### Required work
Convert the data starting at the line that contains "What are all" and ending at the line that contains "Between FEATURE and" into a numbered list, skipping blank lines. Leave the pictures out of your answer.

### Exercise data
——————————
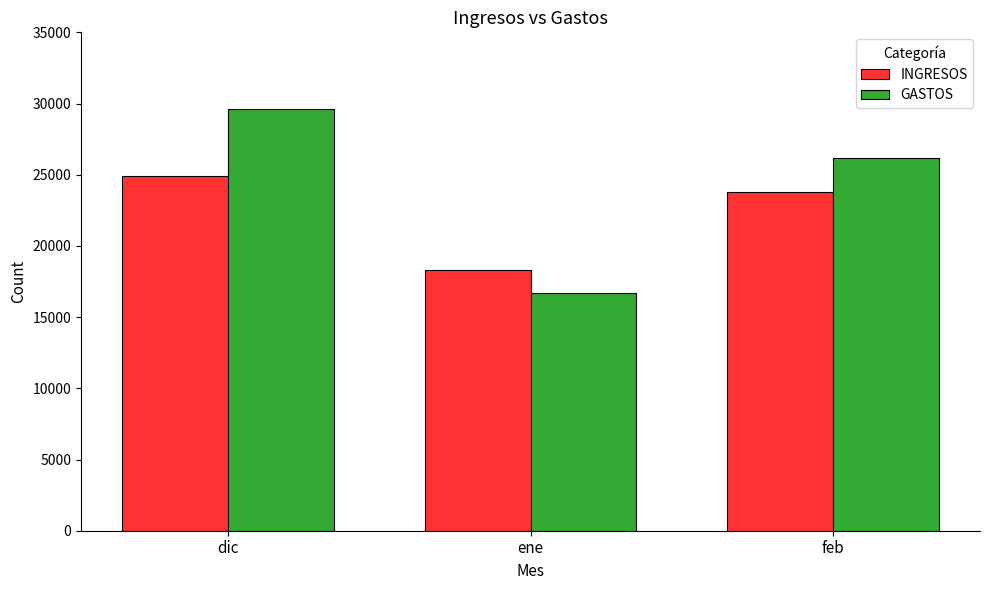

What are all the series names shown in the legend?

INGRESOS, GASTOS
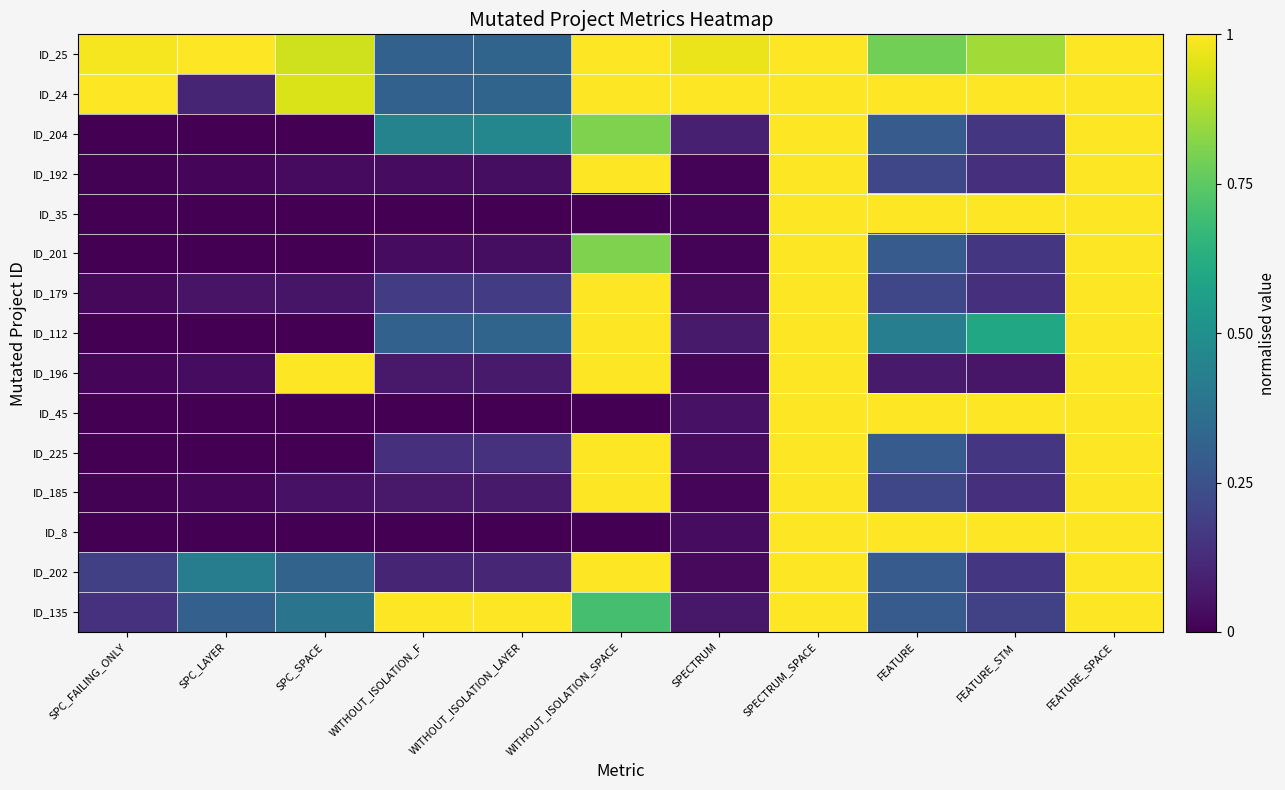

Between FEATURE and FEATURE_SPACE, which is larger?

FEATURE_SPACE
——————————
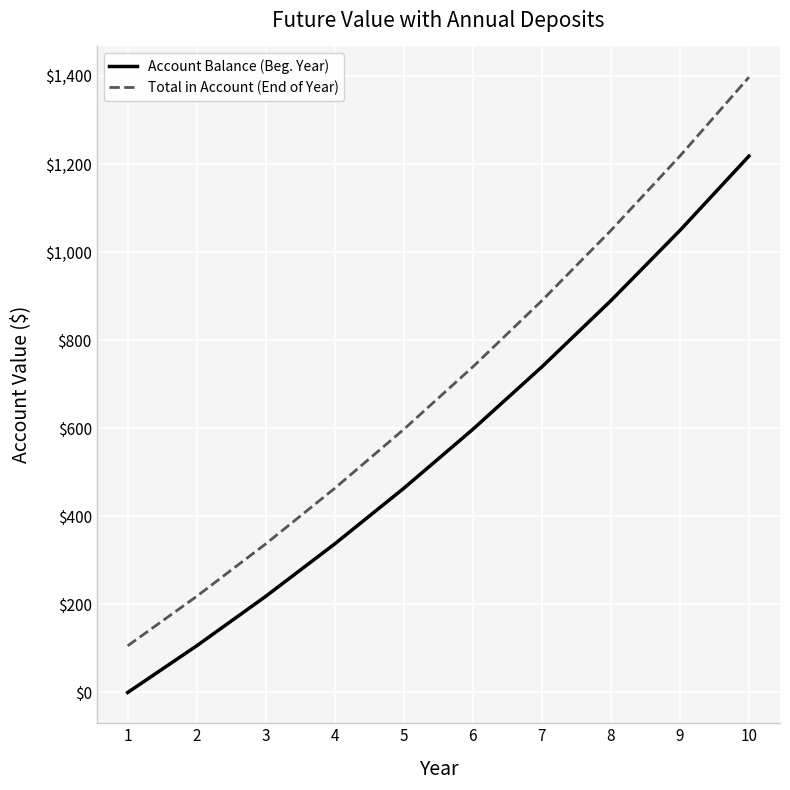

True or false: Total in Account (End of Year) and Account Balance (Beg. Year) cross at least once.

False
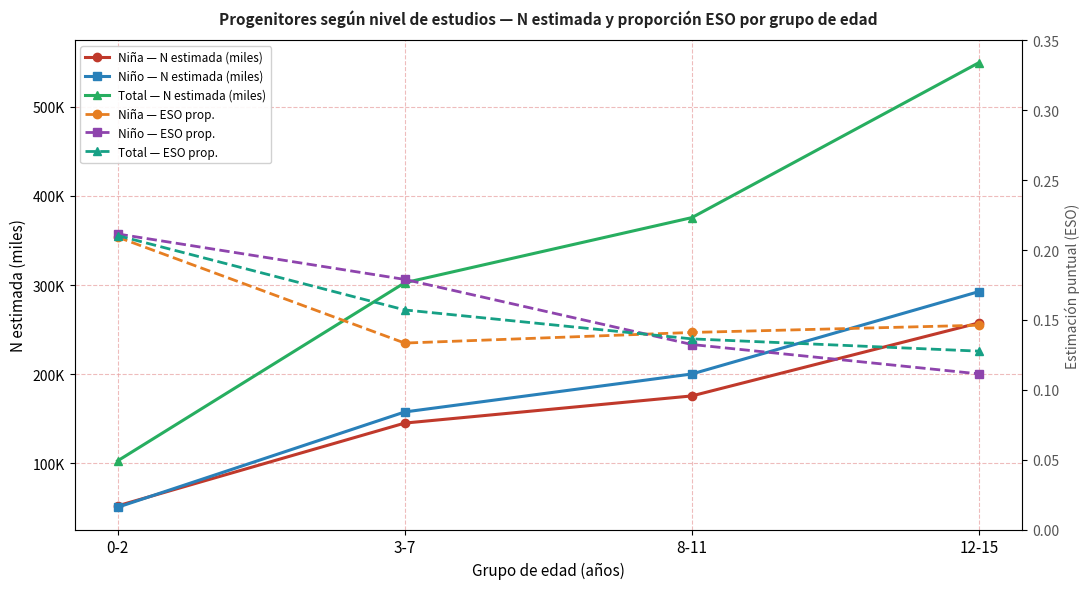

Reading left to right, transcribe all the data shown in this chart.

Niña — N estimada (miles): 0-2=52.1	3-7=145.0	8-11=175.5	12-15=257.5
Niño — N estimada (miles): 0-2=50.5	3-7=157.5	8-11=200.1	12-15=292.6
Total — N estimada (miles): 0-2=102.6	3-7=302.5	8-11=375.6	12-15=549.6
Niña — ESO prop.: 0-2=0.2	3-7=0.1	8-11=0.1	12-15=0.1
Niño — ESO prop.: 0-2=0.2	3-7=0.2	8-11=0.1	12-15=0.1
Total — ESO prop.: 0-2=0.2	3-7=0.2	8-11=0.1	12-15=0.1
——————————
### Exercise output
1. What are all the series names shown in the legend?
2. INGRESOS, GASTOS
3. Between FEATURE and FEATURE_SPACE, which is larger?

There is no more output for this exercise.